Few to mourn the loss of a truly pointless PM, Scott Morrison by Mark Kenny
To paraphrase Donald Horne, Australia is a lucky country run mainly by second rate people who go off to the defence sector. Or finance.Scott Morrison is expected to leave politics - finally - when federal parliament resumes on February 6, bringing to a close a period of unprecedented political blame-shifting, duplicity, opportunism, and defiant scientific ignorance.
It is said he has an interest in working in defence which seems right, hi-tech armaments being the perfect fit for the post-parliamentary Pentecostal eager to give back to the community.
Or perhaps it will be a portfolio approach combining fossil fuel directorships with the right-wing speaking circuit, teaming up again with Boris Johnson, who recently decreed Donald Trump was the leader the world needed right now.
They had all been tight, Trump awarding Morrison the Legion of Merit for "leadership in addressing global challenges".
Member for Cook Scott Morrison interjects during a siting of Parliament. Picture by Gary Ramage
The member for Cook's rise proved that in politics, quality is just one ingredient for preferment and probably not even the biggest. That would be guile, which he had in spades.

Data excerpts

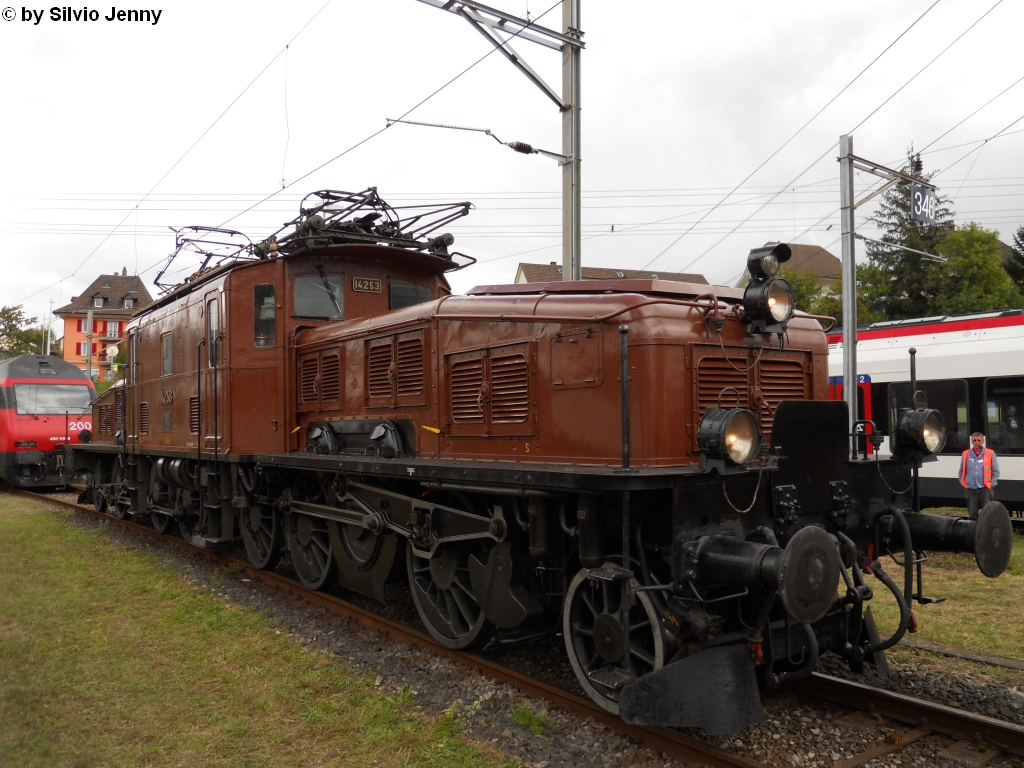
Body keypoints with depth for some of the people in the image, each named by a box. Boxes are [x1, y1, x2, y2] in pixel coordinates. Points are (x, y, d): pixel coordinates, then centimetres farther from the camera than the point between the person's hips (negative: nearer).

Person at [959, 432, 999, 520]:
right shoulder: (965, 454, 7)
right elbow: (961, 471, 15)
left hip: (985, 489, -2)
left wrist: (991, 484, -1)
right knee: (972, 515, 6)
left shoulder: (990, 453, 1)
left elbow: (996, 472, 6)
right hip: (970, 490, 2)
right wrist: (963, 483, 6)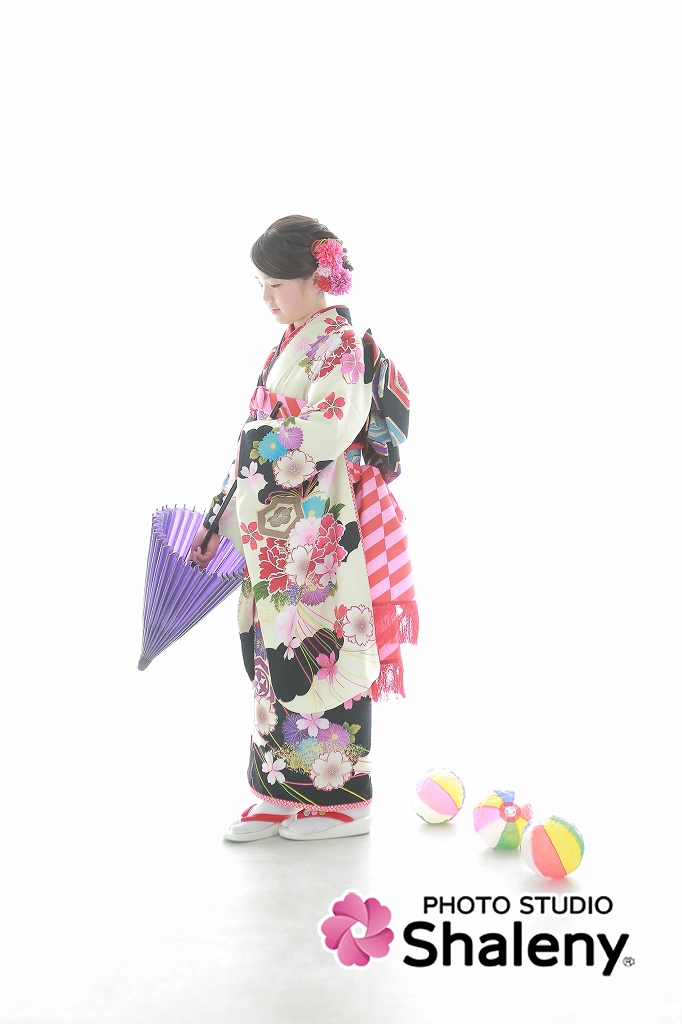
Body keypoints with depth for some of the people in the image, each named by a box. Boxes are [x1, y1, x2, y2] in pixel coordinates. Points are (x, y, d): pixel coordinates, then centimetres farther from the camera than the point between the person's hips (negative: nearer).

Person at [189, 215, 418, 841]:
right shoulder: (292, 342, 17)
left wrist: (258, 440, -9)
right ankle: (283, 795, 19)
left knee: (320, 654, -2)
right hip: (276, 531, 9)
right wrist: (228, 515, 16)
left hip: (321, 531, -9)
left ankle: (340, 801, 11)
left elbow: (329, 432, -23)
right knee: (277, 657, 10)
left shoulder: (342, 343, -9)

What to produce: Continue the opinion piece about Scott Morrison leaving politics, picking up right after its last sentence. The listing has no connection to the text.

Result below:
It got him his preselection in a safe seat, and it served him all the way through.
When Peter Dutton challenged Malcolm Turnbull in 2018, Morrison was not even in consideration. A bland man whose bearing was more that of an opinionated bursar than a reforming treasurer, he however, did know how to count.
"This is my leader and I'm ambitious for him" Morrison had declared at a press conference, his arm patronisingly draped over Turnbull's shoulder. "Yeah good on ya' ScoMo" the besieged PM responded woodenly, both men grinning like used car salesmen.
Two days later, Morrison had Turnbull's job. It was a miracle!
Scott Morrison, second from left, seated next to the prime minister he replaced, Malcolm Turnbull. Picture by Graham Tidy
There would be another miracle the following year when Morrison ruthlessly exaggerated Labor's tax reform agenda, honing in on a death tax that didn't exist.
It was a one-man demolition of Shorten Labor which had begun the campaign in a dominant position.
Liberals fell at his feet.
But Morrison's government was like the dog that caught the car, devoid of policy purpose and defined instead by political game-playing and manufactured culture wars.
Inevitably, scandals clogged the works, from sports rorts, bushfire holidays, corruption, climate, COVID, fiscal irresponsibility.
And of course, after he led his party to a scarifying defeat, it emerged that even his closest confidants had been deceived, their ministries secretly duplicated in case he needed to take over.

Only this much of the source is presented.